- [Problem details]: All entries below need to be written out exactly, but without their pictures.

[Start of Attachment]

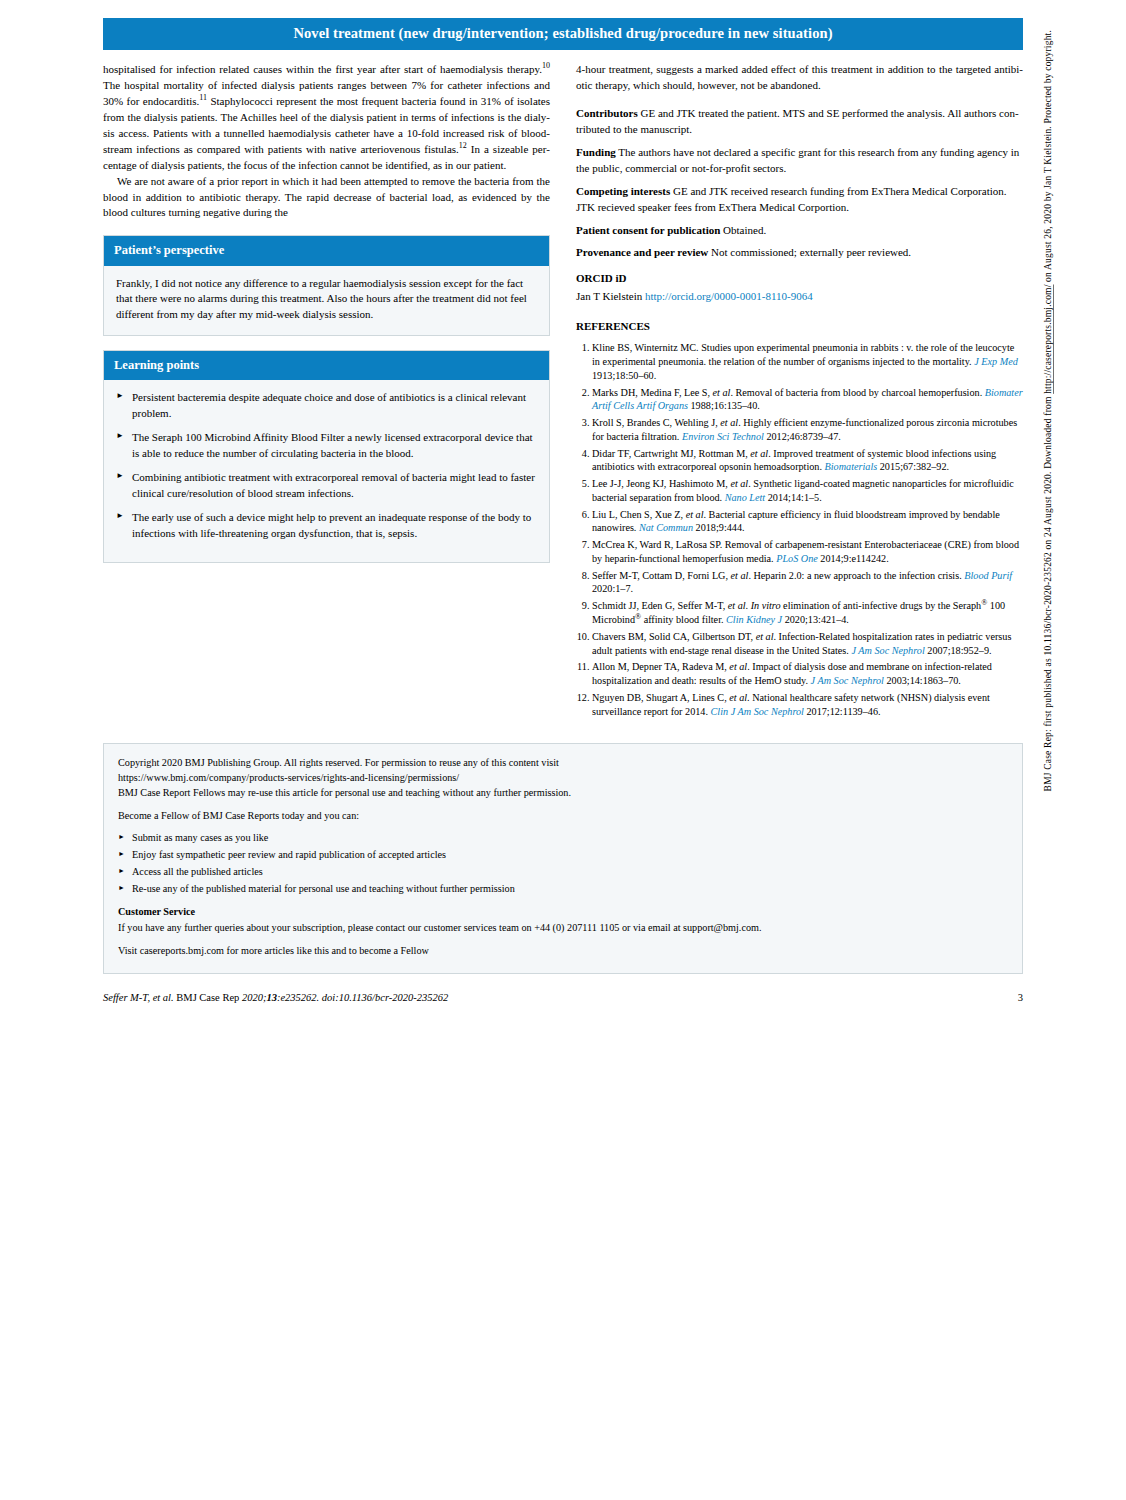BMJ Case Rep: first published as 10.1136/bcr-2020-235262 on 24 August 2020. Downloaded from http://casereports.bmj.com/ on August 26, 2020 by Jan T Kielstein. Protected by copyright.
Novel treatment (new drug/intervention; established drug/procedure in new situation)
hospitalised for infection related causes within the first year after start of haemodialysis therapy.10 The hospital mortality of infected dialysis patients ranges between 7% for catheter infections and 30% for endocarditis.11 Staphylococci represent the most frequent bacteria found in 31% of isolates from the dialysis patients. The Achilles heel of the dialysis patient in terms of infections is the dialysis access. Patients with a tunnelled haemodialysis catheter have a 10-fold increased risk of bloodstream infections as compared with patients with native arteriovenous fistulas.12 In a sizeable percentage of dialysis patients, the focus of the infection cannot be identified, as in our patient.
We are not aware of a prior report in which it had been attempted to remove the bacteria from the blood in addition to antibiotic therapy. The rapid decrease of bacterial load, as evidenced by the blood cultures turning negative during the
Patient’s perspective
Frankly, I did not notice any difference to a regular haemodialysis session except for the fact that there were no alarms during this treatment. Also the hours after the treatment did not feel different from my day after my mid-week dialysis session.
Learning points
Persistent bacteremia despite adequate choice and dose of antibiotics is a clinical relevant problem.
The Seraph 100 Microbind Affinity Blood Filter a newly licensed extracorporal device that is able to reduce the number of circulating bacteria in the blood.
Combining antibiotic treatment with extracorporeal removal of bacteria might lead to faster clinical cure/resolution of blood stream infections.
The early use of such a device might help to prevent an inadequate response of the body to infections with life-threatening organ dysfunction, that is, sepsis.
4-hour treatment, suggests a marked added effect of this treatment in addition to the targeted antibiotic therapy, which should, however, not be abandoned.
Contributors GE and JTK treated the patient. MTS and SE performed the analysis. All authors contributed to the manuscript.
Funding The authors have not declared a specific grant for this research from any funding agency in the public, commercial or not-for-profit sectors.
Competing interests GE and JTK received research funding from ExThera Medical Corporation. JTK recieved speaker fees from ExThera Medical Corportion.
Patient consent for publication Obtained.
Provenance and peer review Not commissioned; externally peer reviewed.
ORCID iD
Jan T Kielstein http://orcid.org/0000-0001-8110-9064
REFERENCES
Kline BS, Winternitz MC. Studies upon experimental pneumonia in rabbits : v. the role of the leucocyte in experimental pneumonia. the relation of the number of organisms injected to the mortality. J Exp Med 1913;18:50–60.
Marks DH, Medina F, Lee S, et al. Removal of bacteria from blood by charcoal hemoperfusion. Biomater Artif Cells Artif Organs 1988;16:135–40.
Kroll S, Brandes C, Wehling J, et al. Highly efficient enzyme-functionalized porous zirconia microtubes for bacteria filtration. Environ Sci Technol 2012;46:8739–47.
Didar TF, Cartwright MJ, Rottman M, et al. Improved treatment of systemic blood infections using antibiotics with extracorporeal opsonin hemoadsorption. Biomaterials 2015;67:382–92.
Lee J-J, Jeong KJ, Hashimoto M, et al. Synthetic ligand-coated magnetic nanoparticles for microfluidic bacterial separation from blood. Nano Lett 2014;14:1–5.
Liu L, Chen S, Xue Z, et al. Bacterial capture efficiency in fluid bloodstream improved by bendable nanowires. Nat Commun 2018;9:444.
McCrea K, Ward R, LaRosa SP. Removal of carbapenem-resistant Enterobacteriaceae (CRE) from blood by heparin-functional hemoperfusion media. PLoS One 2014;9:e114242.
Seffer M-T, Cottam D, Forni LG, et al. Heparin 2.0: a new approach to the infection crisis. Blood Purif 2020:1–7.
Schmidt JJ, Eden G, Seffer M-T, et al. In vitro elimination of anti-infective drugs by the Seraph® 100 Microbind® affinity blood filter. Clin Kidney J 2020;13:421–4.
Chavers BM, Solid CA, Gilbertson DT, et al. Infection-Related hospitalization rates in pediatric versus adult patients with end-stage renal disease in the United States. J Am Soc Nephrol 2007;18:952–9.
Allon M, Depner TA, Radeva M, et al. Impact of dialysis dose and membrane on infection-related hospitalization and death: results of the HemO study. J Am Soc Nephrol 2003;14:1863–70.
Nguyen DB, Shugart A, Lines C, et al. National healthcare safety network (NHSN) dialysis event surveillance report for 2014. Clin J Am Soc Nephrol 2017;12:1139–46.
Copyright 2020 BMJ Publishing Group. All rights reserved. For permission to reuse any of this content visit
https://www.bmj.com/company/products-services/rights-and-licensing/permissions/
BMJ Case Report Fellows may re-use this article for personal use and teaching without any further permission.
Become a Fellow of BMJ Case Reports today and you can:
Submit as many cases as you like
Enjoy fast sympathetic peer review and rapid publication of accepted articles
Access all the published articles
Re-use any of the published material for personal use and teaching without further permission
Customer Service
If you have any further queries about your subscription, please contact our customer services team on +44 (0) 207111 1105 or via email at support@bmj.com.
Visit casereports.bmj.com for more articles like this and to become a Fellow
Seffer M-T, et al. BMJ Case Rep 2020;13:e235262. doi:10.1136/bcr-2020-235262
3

[End of Attachment]

- [Solved exercise]:
BMJ Case Rep: first published as 10.1136/bcr-2020-235262 on 24 August 2020. Downloaded from http://casereports.bmj.com/ on August 26, 2020 by Jan T Kielstein. Protected by copyright.
Novel treatment (new drug/intervention; established drug/procedure in new situation)
hospitalised for infection related causes within the first year after start of haemodialysis therapy.10 The hospital mortality of infected dialysis patients ranges between 7% for catheter infections and 30% for endocarditis.11 Staphylococci represent the most frequent bacteria found in 31% of isolates from the dialysis patients. The Achilles heel of the dialysis patient in terms of infections is the dialysis access. Patients with a tunnelled haemodialysis catheter have a 10-fold increased risk of bloodstream infections as compared with patients with native arteriovenous fistulas.12 In a sizeable percentage of dialysis patients, the focus of the infection cannot be identified, as in our patient.
We are not aware of a prior report in which it had been attempted to remove the bacteria from the blood in addition to antibiotic therapy. The rapid decrease of bacterial load, as evidenced by the blood cultures turning negative during the
Patient’s perspective
Frankly, I did not notice any difference to a regular haemodialysis session except for the fact that there were no alarms during this treatment. Also the hours after the treatment did not feel different from my day after my mid-week dialysis session.
Learning points
Persistent bacteremia despite adequate choice and dose of antibiotics is a clinical relevant problem.
The Seraph 100 Microbind Affinity Blood Filter a newly licensed extracorporal device that is able to reduce the number of circulating bacteria in the blood.
Combining antibiotic treatment with extracorporeal removal of bacteria might lead to faster clinical cure/resolution of blood stream infections.
The early use of such a device might help to prevent an inadequate response of the body to infections with life-threatening organ dysfunction, that is, sepsis.
4-hour treatment, suggests a marked added effect of this treatment in addition to the targeted antibiotic therapy, which should, however, not be abandoned.
Contributors GE and JTK treated the patient. MTS and SE performed the analysis. All authors contributed to the manuscript.
Funding The authors have not declared a specific grant for this research from any funding agency in the public, commercial or not-for-profit sectors.
Competing interests GE and JTK received research funding from ExThera Medical Corporation. JTK recieved speaker fees from ExThera Medical Corportion.
Patient consent for publication Obtained.
Provenance and peer review Not commissioned; externally peer reviewed.
ORCID iD
Jan T Kielstein http://orcid.org/0000-0001-8110-9064
REFERENCES
Kline BS, Winternitz MC. Studies upon experimental pneumonia in rabbits : v. the role of the leucocyte in experimental pneumonia. the relation of the number of organisms injected to the mortality. J Exp Med 1913;18:50–60.
Marks DH, Medina F, Lee S, et al. Removal of bacteria from blood by charcoal hemoperfusion. Biomater Artif Cells Artif Organs 1988;16:135–40.
Kroll S, Brandes C, Wehling J, et al. Highly efficient enzyme-functionalized porous zirconia microtubes for bacteria filtration. Environ Sci Technol 2012;46:8739–47.
Didar TF, Cartwright MJ, Rottman M, et al. Improved treatment of systemic blood infections using antibiotics with extracorporeal opsonin hemoadsorption. Biomaterials 2015;67:382–92.
Lee J-J, Jeong KJ, Hashimoto M, et al. Synthetic ligand-coated magnetic nanoparticles for microfluidic bacterial separation from blood. Nano Lett 2014;14:1–5.
Liu L, Chen S, Xue Z, et al. Bacterial capture efficiency in fluid bloodstream improved by bendable nanowires. Nat Commun 2018;9:444.
McCrea K, Ward R, LaRosa SP. Removal of carbapenem-resistant Enterobacteriaceae (CRE) from blood by heparin-functional hemoperfusion media. PLoS One 2014;9:e114242.
Seffer M-T, Cottam D, Forni LG, et al. Heparin 2.0: a new approach to the infection crisis. Blood Purif 2020:1–7.
Schmidt JJ, Eden G, Seffer M-T, et al. In vitro elimination of anti-infective drugs by the Seraph® 100 Microbind® affinity blood filter. Clin Kidney J 2020;13:421–4.
Chavers BM, Solid CA, Gilbertson DT, et al. Infection-Related hospitalization rates in pediatric versus adult patients with end-stage renal disease in the United States. J Am Soc Nephrol 2007;18:952–9.
Allon M, Depner TA, Radeva M, et al. Impact of dialysis dose and membrane on infection-related hospitalization and death: results of the HemO study. J Am Soc Nephrol 2003;14:1863–70.
Nguyen DB, Shugart A, Lines C, et al. National healthcare safety network (NHSN) dialysis event surveillance report for 2014. Clin J Am Soc Nephrol 2017;12:1139–46.
Copyright 2020 BMJ Publishing Group. All rights reserved. For permission to reuse any of this content visit
https://www.bmj.com/company/products-services/rights-and-licensing/permissions/
BMJ Case Report Fellows may re-use this article for personal use and teaching without any further permission.
Become a Fellow of BMJ Case Reports today and you can:
Submit as many cases as you like
Enjoy fast sympathetic peer review and rapid publication of accepted articles
Access all the published articles
Re-use any of the published material for personal use and teaching without further permission
Customer Service
If you have any further queries about your subscription, please contact our customer services team on +44 (0) 207111 1105 or via email at support@bmj.com.
Visit casereports.bmj.com for more articles like this and to become a Fellow
Seffer M-T, et al. BMJ Case Rep 2020;13:e235262. doi:10.1136/bcr-2020-235262
3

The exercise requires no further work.